DATA SECTION |
....................

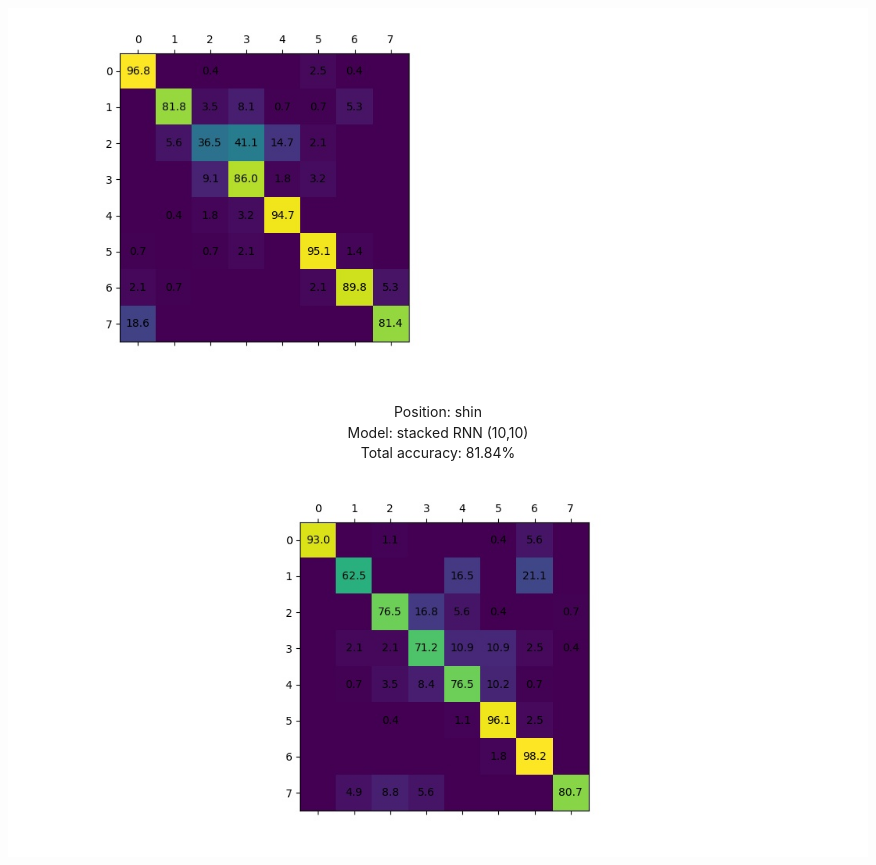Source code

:   <img src="documentation/Pictures/HAR/results/chest.jpg" width="500"/>
</p>

<p align="center">
 Position: shin <br/> Model: stacked RNN (10,10) <br/> Total accuracy: 81.84%
</p>
<p align="center">
  <img src="documentation/Pictures/HAR/results/shin.jpg" width="500"/>
</p>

....................

EXERCISE INSTRUCTIONS | Count the lines of the records that contain the string "shin", and give only the number.

RESULT FOR THIS TASK | 2